The plan started with coming up with a way to hoist the structure 10 feet up onto the wall. Since a crane was not in the budget I needed something that was safe, simply, and cheap. I decided to use leverage to my advantage and therefore coupled a 55 gallon plastic drum and a 10 foot section of 4” C-channel together to give me a point to hoist from.
As you can see from the pictures the C-channel was carried up onto the buildings roof and then lag bolted to a 9 foot 4×4 length of lumber. You can’t see the 4×4 since it is covered by the tarp. The tarp was there as a way to keep me dry in case of rain. Anyway…with the channel bolted to the 4×4 the 55 gallon drum was strapped to the opposite end of the channel and supported with 4 wheel chocks to ensure stability. The drum was then filled with water, approximately 350 pounds worth. Performing the simple leverage math the channel would provide approximately 1400lbs of lifting capacity…should be plenty. A chain hoist was then hooked onto the end of the channel and hung over the edge of the building to allow for rigging to the sun skeleton.
Next I built an unstable platform to allow me to build the sun structure without stepping all over the courtyard bushes and plants. With the skeleton hung, the platform built, and all the rays prepped it was a simple matter of starting to bolt the complete assembly together. 1 ray at a time the project started to take form. After an hour of work the unit was complete and the hoisting into place could begin.

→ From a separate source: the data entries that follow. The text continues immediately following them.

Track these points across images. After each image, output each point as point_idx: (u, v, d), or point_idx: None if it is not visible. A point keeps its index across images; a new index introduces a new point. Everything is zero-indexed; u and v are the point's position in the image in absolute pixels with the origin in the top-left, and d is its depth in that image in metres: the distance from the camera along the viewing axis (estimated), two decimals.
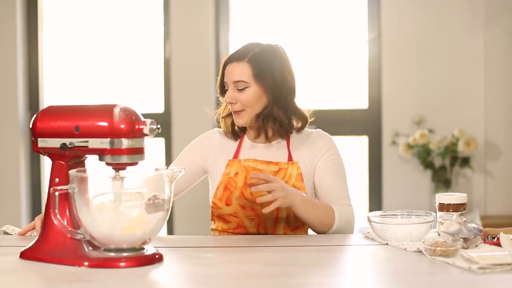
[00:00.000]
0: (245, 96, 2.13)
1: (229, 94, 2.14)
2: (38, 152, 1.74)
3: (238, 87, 2.13)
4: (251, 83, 2.13)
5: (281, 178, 2.14)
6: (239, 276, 1.55)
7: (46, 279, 1.55)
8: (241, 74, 2.13)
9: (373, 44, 4.04)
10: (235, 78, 2.13)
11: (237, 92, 2.13)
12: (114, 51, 4.37)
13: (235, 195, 2.14)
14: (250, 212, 2.14)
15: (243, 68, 2.13)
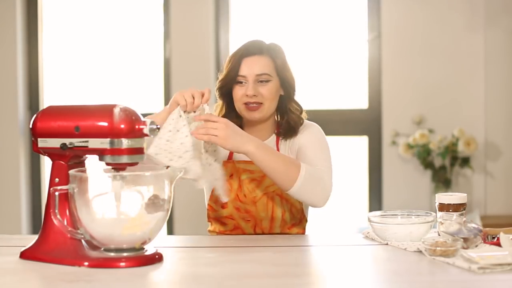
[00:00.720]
0: (268, 89, 2.11)
1: (251, 86, 2.10)
2: (38, 152, 1.74)
3: (261, 79, 2.11)
4: (273, 76, 2.12)
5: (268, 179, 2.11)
6: (239, 276, 1.55)
7: (46, 279, 1.55)
8: (264, 66, 2.12)
9: (373, 44, 4.04)
10: (259, 71, 2.11)
11: (259, 85, 2.11)
12: (114, 51, 4.37)
13: (230, 198, 2.13)
14: (245, 214, 2.14)
15: (266, 61, 2.13)
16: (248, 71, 2.11)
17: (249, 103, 2.11)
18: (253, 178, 2.14)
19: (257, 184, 2.13)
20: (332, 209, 4.23)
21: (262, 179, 2.13)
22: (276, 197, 2.13)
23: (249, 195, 2.13)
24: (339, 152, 4.24)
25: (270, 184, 2.13)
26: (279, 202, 2.13)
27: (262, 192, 2.13)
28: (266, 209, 2.13)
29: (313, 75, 4.19)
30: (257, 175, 2.13)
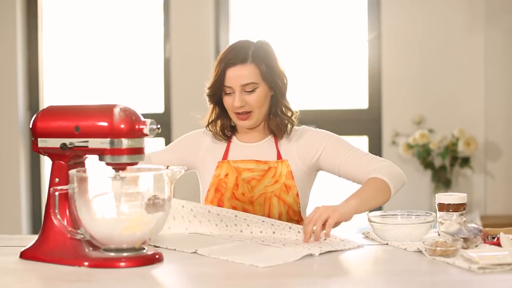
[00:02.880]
0: (255, 97, 2.11)
1: (237, 97, 2.10)
2: (38, 152, 1.74)
3: (247, 89, 2.10)
4: (260, 83, 2.11)
5: (271, 177, 2.13)
6: (239, 276, 1.55)
7: (46, 279, 1.55)
8: (249, 76, 2.10)
9: (373, 44, 4.04)
10: (243, 81, 2.10)
11: (245, 94, 2.11)
12: (114, 51, 4.37)
13: (226, 197, 2.14)
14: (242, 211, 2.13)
15: (250, 69, 2.11)
16: (233, 82, 2.10)
17: (238, 113, 2.12)
18: (252, 177, 2.14)
19: (255, 183, 2.13)
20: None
21: (262, 178, 2.13)
22: (274, 198, 2.12)
23: (247, 194, 2.13)
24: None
25: (269, 184, 2.13)
26: (276, 203, 2.12)
27: (260, 192, 2.13)
28: (263, 209, 2.12)
29: (313, 75, 4.19)
30: (257, 174, 2.14)
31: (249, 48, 2.14)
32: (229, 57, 2.13)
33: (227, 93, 2.13)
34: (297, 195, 2.13)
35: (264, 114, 2.15)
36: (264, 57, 2.14)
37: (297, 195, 2.13)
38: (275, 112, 2.16)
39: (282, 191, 2.13)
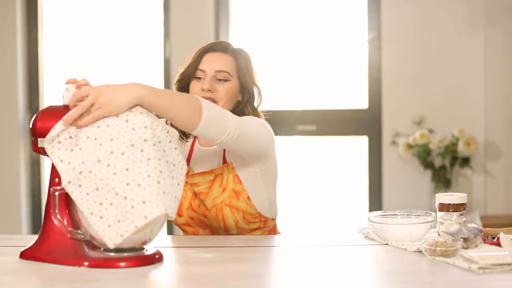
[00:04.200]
0: (225, 88, 2.06)
1: (208, 81, 2.05)
2: (38, 152, 1.74)
3: (219, 77, 2.06)
4: (233, 77, 2.08)
5: (218, 185, 2.04)
6: (238, 276, 1.55)
7: (46, 279, 1.55)
8: (226, 64, 2.07)
9: (373, 44, 4.04)
10: (218, 67, 2.06)
11: (216, 82, 2.06)
12: (114, 51, 4.37)
13: (184, 206, 2.07)
14: (200, 222, 2.09)
15: (228, 59, 2.08)
16: (208, 66, 2.08)
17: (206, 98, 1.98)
18: (200, 191, 2.06)
19: (204, 197, 2.06)
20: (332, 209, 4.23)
21: (209, 190, 2.05)
22: (225, 208, 2.04)
23: (201, 206, 2.06)
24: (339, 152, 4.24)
25: (218, 195, 2.04)
26: (228, 212, 2.04)
27: (210, 205, 2.05)
28: (217, 220, 2.06)
29: (313, 75, 4.19)
30: (204, 187, 2.06)
31: (231, 45, 2.13)
32: (210, 45, 2.12)
33: (198, 77, 2.08)
34: (249, 198, 2.04)
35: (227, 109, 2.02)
36: (245, 57, 2.12)
37: (248, 198, 2.04)
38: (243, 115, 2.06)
39: (232, 198, 2.04)
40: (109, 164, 1.55)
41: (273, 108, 3.10)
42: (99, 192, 1.56)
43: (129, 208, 1.52)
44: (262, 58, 4.12)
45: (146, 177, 1.53)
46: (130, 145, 1.56)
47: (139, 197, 1.52)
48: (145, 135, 1.57)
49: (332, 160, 4.23)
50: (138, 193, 1.52)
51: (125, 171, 1.54)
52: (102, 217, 1.56)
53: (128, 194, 1.53)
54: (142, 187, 1.53)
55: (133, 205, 1.52)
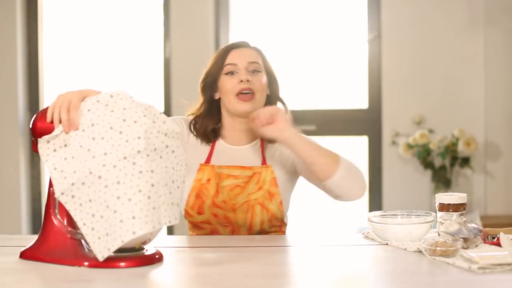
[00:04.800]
0: (259, 79, 2.06)
1: (243, 72, 2.05)
2: (38, 152, 1.74)
3: (252, 68, 2.06)
4: (262, 69, 2.09)
5: (255, 183, 2.05)
6: (239, 276, 1.55)
7: (46, 279, 1.55)
8: (255, 56, 2.09)
9: (373, 44, 4.04)
10: (251, 59, 2.07)
11: (251, 74, 2.06)
12: (114, 51, 4.37)
13: (207, 204, 2.05)
14: (223, 219, 2.07)
15: (254, 52, 2.11)
16: (238, 58, 2.07)
17: (242, 92, 2.03)
18: (236, 185, 2.06)
19: (239, 190, 2.05)
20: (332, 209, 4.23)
21: (246, 185, 2.06)
22: (257, 206, 2.04)
23: (229, 201, 2.04)
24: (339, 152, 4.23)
25: (253, 191, 2.05)
26: (259, 211, 2.04)
27: (244, 199, 2.05)
28: (245, 218, 2.05)
29: (313, 75, 4.19)
30: (241, 181, 2.06)
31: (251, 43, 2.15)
32: (232, 44, 2.13)
33: (229, 72, 2.07)
34: (281, 203, 2.06)
35: (262, 103, 2.08)
36: (264, 53, 2.14)
37: (281, 203, 2.06)
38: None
39: (265, 198, 2.05)
40: (101, 176, 1.55)
41: None
42: (92, 203, 1.57)
43: (117, 222, 1.53)
44: None
45: (137, 192, 1.53)
46: (122, 158, 1.55)
47: (129, 212, 1.52)
48: (138, 146, 1.56)
49: None
50: (128, 208, 1.52)
51: (116, 184, 1.54)
52: (93, 229, 1.57)
53: (118, 208, 1.53)
54: (133, 202, 1.53)
55: (122, 219, 1.53)
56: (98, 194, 1.55)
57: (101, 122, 1.60)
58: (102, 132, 1.59)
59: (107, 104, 1.61)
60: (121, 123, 1.58)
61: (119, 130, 1.58)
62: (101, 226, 1.56)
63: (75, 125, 1.62)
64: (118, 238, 1.53)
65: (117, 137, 1.57)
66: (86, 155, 1.58)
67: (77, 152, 1.60)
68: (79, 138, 1.61)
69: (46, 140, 1.64)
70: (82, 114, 1.62)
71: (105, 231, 1.55)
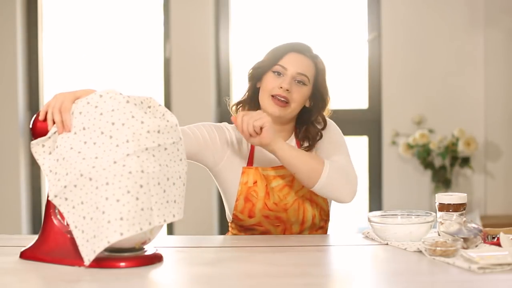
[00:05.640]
0: (301, 92, 2.05)
1: (288, 80, 2.03)
2: None
3: (298, 79, 2.05)
4: (309, 83, 2.08)
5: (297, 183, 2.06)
6: (239, 276, 1.55)
7: (46, 279, 1.55)
8: (307, 68, 2.07)
9: (373, 44, 4.04)
10: (301, 70, 2.05)
11: (294, 84, 2.04)
12: (114, 51, 4.37)
13: (258, 207, 2.04)
14: (275, 220, 2.07)
15: (310, 63, 2.08)
16: (291, 65, 2.05)
17: (277, 97, 2.03)
18: (284, 184, 2.07)
19: (288, 190, 2.06)
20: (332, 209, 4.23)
21: (292, 183, 2.06)
22: (306, 201, 2.07)
23: (280, 202, 2.05)
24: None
25: (300, 188, 2.06)
26: (309, 206, 2.07)
27: (294, 198, 2.06)
28: (297, 214, 2.06)
29: None
30: (287, 180, 2.06)
31: (313, 49, 2.14)
32: (294, 45, 2.10)
33: (277, 72, 2.05)
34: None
35: (295, 114, 2.08)
36: (321, 64, 2.13)
37: None
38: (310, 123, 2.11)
39: (312, 193, 2.06)
40: (91, 178, 1.56)
41: None
42: (83, 206, 1.57)
43: (105, 223, 1.53)
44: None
45: (126, 193, 1.54)
46: (112, 163, 1.55)
47: (117, 213, 1.53)
48: (128, 149, 1.56)
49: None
50: (116, 208, 1.53)
51: (106, 185, 1.54)
52: (83, 231, 1.58)
53: (107, 209, 1.53)
54: (121, 203, 1.53)
55: (110, 220, 1.53)
56: (90, 196, 1.56)
57: (92, 126, 1.60)
58: (94, 137, 1.59)
59: (96, 106, 1.61)
60: (110, 126, 1.58)
61: (109, 135, 1.58)
62: (90, 228, 1.56)
63: (67, 127, 1.63)
64: (104, 239, 1.53)
65: (108, 142, 1.57)
66: (76, 157, 1.59)
67: (67, 153, 1.61)
68: (70, 140, 1.61)
69: (41, 144, 1.65)
70: (74, 117, 1.63)
71: (93, 233, 1.55)
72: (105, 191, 1.54)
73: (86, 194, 1.56)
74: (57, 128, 1.64)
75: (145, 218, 1.56)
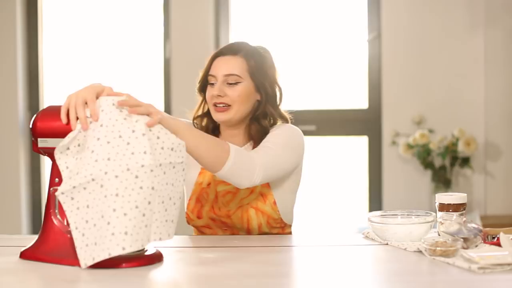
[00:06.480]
0: (236, 91, 2.02)
1: (217, 87, 2.03)
2: (38, 152, 1.74)
3: (229, 81, 2.03)
4: (244, 78, 2.04)
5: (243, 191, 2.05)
6: (239, 276, 1.55)
7: (46, 279, 1.55)
8: (234, 67, 2.04)
9: (373, 44, 4.04)
10: (227, 71, 2.03)
11: (226, 86, 2.03)
12: (114, 51, 4.37)
13: (205, 209, 2.07)
14: (221, 224, 2.09)
15: (238, 62, 2.05)
16: (216, 70, 2.05)
17: (216, 104, 2.03)
18: (228, 191, 2.06)
19: (231, 197, 2.06)
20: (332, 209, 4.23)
21: (237, 191, 2.06)
22: (251, 210, 2.05)
23: (223, 208, 2.06)
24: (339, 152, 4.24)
25: (245, 196, 2.05)
26: (254, 215, 2.05)
27: (237, 205, 2.05)
28: (241, 222, 2.06)
29: (313, 75, 4.19)
30: (232, 187, 2.05)
31: (245, 47, 2.10)
32: (220, 49, 2.10)
33: (211, 83, 2.07)
34: (275, 203, 2.05)
35: (243, 113, 2.04)
36: (257, 56, 2.08)
37: (274, 203, 2.05)
38: (257, 117, 2.07)
39: (258, 201, 2.05)
40: (103, 185, 1.55)
41: None
42: (88, 210, 1.57)
43: (109, 234, 1.53)
44: None
45: (134, 208, 1.53)
46: (125, 169, 1.55)
47: (122, 227, 1.52)
48: (143, 161, 1.55)
49: (332, 160, 4.22)
50: (123, 222, 1.52)
51: (115, 196, 1.53)
52: (84, 235, 1.57)
53: (113, 220, 1.53)
54: (127, 218, 1.53)
55: (114, 232, 1.52)
56: (97, 202, 1.55)
57: (112, 127, 1.59)
58: (109, 136, 1.58)
59: (121, 110, 1.62)
60: (130, 133, 1.58)
61: (127, 141, 1.57)
62: (92, 234, 1.56)
63: (95, 116, 1.61)
64: (106, 250, 1.53)
65: (124, 147, 1.56)
66: (89, 158, 1.58)
67: (83, 152, 1.60)
68: (88, 138, 1.60)
69: (66, 146, 1.62)
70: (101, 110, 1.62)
71: (94, 240, 1.55)
72: (114, 202, 1.53)
73: (94, 199, 1.56)
74: (82, 124, 1.61)
75: (147, 235, 1.56)
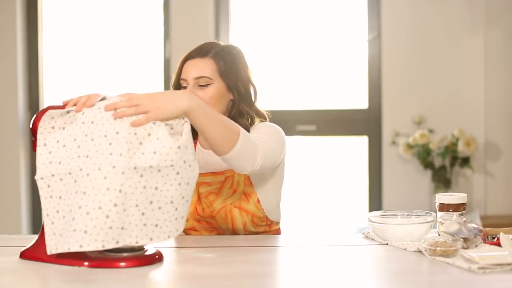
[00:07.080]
0: (208, 93, 2.00)
1: (189, 90, 2.00)
2: None
3: (200, 83, 2.01)
4: (215, 80, 2.02)
5: (229, 187, 2.05)
6: (239, 276, 1.55)
7: (46, 279, 1.55)
8: (204, 70, 2.01)
9: (373, 44, 4.04)
10: (196, 74, 2.01)
11: (198, 89, 2.01)
12: (114, 51, 4.37)
13: (189, 211, 2.05)
14: (207, 225, 2.09)
15: (207, 63, 2.02)
16: (187, 74, 2.03)
17: None
18: (210, 192, 2.06)
19: (214, 197, 2.06)
20: (332, 209, 4.23)
21: (219, 191, 2.06)
22: (235, 210, 2.05)
23: (206, 209, 2.06)
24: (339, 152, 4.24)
25: (228, 196, 2.05)
26: (238, 214, 2.05)
27: (220, 205, 2.05)
28: (226, 222, 2.06)
29: (313, 75, 4.19)
30: (214, 188, 2.06)
31: (215, 47, 2.07)
32: (191, 52, 2.07)
33: (183, 86, 2.05)
34: (258, 201, 2.05)
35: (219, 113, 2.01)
36: (227, 56, 2.05)
37: (258, 201, 2.05)
38: (234, 117, 2.04)
39: (242, 200, 2.05)
40: (76, 181, 1.56)
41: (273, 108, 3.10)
42: (60, 201, 1.59)
43: (71, 230, 1.54)
44: (262, 58, 4.12)
45: (97, 208, 1.53)
46: (97, 169, 1.54)
47: (83, 225, 1.53)
48: (117, 162, 1.54)
49: (332, 160, 4.23)
50: (84, 220, 1.53)
51: (83, 194, 1.54)
52: (53, 223, 1.60)
53: (77, 216, 1.54)
54: (89, 217, 1.53)
55: (76, 229, 1.54)
56: (68, 196, 1.57)
57: (101, 125, 1.58)
58: (95, 134, 1.57)
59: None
60: (114, 134, 1.56)
61: (110, 141, 1.56)
62: (60, 224, 1.58)
63: (90, 102, 1.59)
64: (66, 244, 1.55)
65: (105, 147, 1.55)
66: (74, 152, 1.59)
67: (70, 143, 1.60)
68: (77, 130, 1.60)
69: (51, 116, 1.63)
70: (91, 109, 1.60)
71: (61, 231, 1.58)
72: (81, 200, 1.54)
73: (66, 192, 1.58)
74: (77, 107, 1.60)
75: (112, 237, 1.54)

The chain hoist and the support C-channel had no issues accomplishing the task. The metal structure needed about 5 feet of vertical lift in order to be able to perch itself in its final resting spot. With a bit of wrestling and grunting the structure finally got hooked into its wall support brackets. The entire ordeal took about 4 hours to accomplish, not including all the prep work and planning. My home brewed engineering looks to have worked out.

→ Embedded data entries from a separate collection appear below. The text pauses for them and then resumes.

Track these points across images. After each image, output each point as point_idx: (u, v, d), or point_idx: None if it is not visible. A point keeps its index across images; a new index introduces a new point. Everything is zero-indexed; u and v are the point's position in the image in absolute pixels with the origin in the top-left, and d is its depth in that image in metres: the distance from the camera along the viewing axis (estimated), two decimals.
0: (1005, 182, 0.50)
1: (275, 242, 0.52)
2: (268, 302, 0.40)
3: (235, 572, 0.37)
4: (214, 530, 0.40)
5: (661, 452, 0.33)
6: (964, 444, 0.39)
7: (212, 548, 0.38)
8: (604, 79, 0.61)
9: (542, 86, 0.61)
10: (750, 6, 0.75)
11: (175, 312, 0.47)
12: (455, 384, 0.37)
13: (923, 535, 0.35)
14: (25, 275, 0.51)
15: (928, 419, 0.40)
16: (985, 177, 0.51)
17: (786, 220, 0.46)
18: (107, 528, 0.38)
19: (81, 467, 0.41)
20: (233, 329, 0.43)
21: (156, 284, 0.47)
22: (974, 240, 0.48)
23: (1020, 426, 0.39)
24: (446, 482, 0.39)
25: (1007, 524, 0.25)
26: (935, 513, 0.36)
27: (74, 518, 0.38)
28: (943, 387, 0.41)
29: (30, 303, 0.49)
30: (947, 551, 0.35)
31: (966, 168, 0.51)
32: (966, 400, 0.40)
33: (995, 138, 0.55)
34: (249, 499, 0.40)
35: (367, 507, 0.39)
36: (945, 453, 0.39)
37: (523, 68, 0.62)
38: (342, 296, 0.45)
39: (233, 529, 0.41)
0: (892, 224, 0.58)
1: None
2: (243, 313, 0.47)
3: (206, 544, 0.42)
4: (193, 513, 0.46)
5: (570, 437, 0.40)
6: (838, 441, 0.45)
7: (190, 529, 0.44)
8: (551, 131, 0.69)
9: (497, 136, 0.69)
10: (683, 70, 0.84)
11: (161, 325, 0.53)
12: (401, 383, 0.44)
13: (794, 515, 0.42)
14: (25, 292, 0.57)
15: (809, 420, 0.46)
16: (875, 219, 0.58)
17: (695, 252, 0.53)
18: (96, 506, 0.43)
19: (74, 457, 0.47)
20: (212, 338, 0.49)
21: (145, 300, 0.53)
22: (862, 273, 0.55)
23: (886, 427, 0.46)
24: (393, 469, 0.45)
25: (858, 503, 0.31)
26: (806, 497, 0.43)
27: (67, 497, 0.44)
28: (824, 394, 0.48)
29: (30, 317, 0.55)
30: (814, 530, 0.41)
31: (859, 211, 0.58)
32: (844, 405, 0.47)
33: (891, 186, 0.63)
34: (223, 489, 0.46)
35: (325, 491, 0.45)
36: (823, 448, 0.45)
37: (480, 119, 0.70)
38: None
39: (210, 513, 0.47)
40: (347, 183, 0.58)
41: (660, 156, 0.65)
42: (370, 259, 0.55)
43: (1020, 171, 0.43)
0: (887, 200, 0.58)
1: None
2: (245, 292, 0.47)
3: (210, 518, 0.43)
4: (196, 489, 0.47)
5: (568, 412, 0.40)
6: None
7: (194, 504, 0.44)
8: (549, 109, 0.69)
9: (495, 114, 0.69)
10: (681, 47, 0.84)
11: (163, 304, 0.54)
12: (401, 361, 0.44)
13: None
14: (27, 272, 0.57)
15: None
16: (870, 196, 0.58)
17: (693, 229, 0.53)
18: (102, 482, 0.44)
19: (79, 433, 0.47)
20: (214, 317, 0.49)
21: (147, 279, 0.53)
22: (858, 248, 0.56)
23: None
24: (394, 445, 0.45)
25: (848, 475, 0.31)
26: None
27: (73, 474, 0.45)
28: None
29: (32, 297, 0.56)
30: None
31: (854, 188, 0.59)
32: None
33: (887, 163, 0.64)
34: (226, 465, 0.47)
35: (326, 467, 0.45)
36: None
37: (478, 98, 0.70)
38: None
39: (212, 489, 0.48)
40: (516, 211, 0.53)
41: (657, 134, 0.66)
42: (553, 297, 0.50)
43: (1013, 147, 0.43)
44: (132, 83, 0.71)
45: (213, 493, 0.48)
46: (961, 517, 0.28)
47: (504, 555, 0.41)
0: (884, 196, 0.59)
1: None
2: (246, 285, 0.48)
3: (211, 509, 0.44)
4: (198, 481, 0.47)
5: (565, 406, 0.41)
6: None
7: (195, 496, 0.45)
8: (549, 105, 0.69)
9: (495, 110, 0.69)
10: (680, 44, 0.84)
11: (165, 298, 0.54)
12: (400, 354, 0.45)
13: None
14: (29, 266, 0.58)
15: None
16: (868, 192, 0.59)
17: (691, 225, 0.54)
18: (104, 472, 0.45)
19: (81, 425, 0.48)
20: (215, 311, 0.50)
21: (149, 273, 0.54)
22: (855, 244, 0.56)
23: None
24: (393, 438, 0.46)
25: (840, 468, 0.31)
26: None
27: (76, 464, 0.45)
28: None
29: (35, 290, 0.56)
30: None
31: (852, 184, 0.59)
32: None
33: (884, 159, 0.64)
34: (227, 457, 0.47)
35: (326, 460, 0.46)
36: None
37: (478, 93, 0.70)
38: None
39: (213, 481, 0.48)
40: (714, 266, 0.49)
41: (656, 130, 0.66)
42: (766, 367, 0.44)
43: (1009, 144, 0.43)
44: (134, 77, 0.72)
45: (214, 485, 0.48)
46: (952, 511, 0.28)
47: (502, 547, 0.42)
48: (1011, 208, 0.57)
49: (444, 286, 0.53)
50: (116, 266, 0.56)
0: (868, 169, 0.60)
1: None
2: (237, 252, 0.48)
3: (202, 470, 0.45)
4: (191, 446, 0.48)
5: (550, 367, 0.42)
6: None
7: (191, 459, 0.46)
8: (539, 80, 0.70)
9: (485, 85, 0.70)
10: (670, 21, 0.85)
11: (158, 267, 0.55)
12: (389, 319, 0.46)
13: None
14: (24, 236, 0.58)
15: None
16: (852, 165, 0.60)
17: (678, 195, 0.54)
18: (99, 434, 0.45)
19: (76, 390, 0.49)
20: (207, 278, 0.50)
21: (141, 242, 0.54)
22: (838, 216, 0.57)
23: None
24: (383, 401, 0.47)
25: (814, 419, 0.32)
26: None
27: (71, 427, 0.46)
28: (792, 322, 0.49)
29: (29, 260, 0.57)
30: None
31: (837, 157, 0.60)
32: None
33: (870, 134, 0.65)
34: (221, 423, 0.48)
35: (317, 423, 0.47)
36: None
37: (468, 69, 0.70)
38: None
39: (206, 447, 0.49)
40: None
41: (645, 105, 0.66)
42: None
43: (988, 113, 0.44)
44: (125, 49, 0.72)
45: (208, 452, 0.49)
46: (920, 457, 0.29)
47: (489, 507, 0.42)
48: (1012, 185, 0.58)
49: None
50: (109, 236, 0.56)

So for the first time I was able to stand back and see what I had accomplished over the past few months. I hadn’t yet to seen the structure as a whole since I never performed a test assembly before the install. I think the project turned out a success. I have a very hard time seeing it in its entirety and can’t help but see all the individual components that I spent many hours staring at in the garage. The response from the lady who contracted me to perform the work was very positive. I think she liked it and was happy. The project certainly took on a different direction then what was originally discussed however this was also to be expected.
In the end I am not sure metal art is one of my strong points. I learned lots throughout the entire process however I feel as though I struggled with much of the creativity. I was happy to be able to make use of my paint booth and enjoyed building the scroll bender and putting it to use. I am pleased to see this project come to a close and I am eager to move on. Next job on the list is to finish off my outdoor fireplace that has been in the making for 3 years.